Input data>
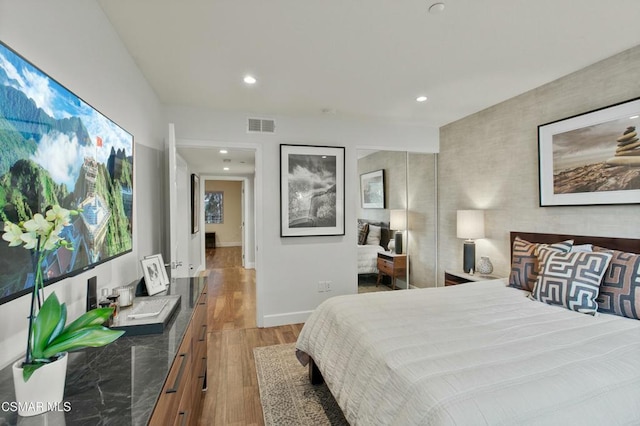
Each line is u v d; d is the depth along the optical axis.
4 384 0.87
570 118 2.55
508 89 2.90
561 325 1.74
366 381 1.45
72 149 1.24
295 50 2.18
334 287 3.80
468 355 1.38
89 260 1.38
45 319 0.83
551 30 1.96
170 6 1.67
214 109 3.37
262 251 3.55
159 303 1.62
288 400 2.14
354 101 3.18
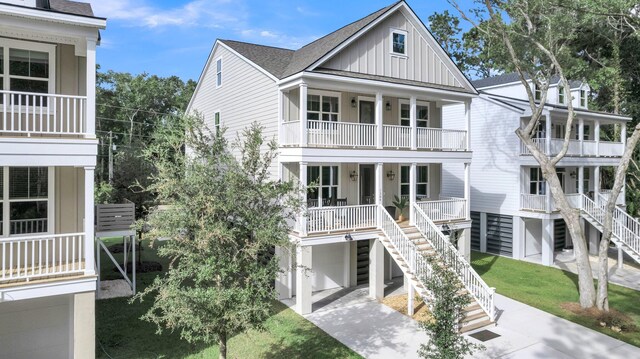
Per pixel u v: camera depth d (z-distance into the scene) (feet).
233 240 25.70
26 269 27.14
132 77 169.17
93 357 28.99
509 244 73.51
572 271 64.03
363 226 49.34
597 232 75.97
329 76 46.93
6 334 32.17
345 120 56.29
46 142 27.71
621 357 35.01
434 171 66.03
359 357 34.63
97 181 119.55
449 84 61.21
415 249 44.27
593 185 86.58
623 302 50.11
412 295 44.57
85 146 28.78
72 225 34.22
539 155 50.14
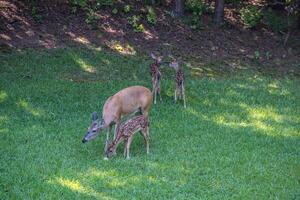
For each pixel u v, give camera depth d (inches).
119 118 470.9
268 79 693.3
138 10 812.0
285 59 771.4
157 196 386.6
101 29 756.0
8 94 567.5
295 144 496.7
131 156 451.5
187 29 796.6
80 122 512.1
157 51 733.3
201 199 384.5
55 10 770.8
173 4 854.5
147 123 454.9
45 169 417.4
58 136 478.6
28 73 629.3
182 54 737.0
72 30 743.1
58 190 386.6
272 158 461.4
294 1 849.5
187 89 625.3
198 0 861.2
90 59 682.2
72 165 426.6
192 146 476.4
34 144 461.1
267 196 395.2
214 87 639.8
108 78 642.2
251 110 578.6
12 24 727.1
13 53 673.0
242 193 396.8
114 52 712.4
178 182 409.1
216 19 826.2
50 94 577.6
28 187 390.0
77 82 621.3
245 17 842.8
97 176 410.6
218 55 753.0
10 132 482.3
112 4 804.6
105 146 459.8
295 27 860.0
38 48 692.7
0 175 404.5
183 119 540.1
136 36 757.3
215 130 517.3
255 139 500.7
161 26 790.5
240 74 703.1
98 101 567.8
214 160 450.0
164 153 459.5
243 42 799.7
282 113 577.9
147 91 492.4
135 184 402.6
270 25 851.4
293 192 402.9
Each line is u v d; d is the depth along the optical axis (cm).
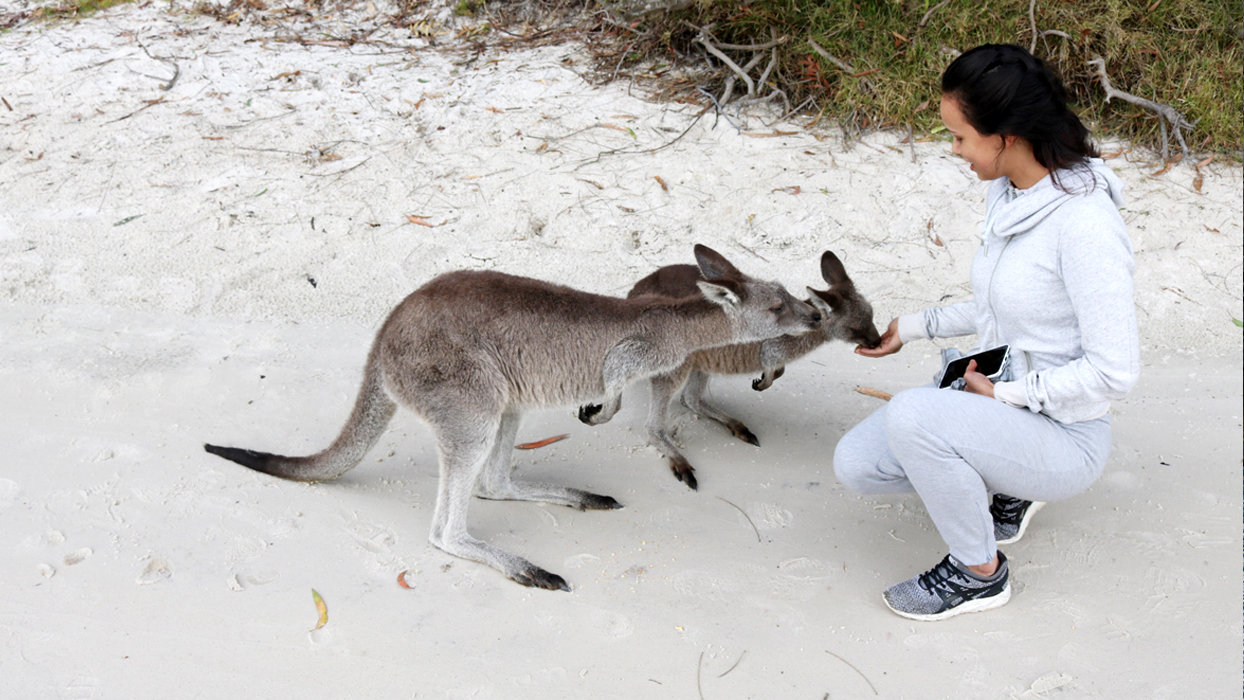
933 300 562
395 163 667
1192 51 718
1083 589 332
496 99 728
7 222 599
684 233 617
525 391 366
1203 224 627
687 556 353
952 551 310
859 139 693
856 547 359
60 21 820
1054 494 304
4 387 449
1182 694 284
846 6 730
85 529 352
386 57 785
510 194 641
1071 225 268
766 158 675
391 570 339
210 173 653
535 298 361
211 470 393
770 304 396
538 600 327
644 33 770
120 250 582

Work request> Transcribe exactly, with no pictures, the lines running from the first line of the material through the line holding "112 4 804.6".

Task result>
Each line is u v d; d is the depth along the optical axis.
4 384 0.87
570 118 2.55
508 89 2.90
561 325 1.74
366 381 1.45
72 149 1.24
295 50 2.18
334 287 3.80
468 355 1.38
89 260 1.38
45 319 0.83
551 30 1.96
170 6 1.67
214 109 3.37
262 251 3.55
159 303 1.62
288 400 2.14
354 101 3.18
Per pixel u v: camera depth d (z-distance into the scene) (feet).
233 240 25.70
26 269 27.14
132 77 169.17
93 357 28.99
509 244 73.51
572 271 64.03
363 226 49.34
597 232 75.97
329 76 46.93
6 334 32.17
345 120 56.29
46 142 27.71
621 357 35.01
434 171 66.03
359 357 34.63
97 181 119.55
449 84 61.21
415 249 44.27
593 185 86.58
623 302 50.11
412 295 44.57
85 146 28.78
72 225 34.22
539 155 50.14
For each pixel u v, give camera depth d (inches).
119 118 470.9
268 79 693.3
138 10 812.0
285 59 771.4
157 196 386.6
101 29 756.0
8 94 567.5
295 144 496.7
131 156 451.5
187 29 796.6
80 122 512.1
157 51 733.3
201 199 384.5
55 10 770.8
173 4 854.5
147 123 454.9
45 169 417.4
58 136 478.6
28 73 629.3
182 54 737.0
72 30 743.1
58 190 386.6
272 158 461.4
294 1 849.5
187 89 625.3
198 0 861.2
90 59 682.2
72 165 426.6
192 146 476.4
34 144 461.1
267 196 395.2
214 87 639.8
108 78 642.2
251 110 578.6
12 24 727.1
13 53 673.0
242 193 396.8
114 52 712.4
178 182 409.1
216 19 826.2
50 94 577.6
28 187 390.0
77 82 621.3
245 17 842.8
97 176 410.6
218 55 753.0
10 132 482.3
112 4 804.6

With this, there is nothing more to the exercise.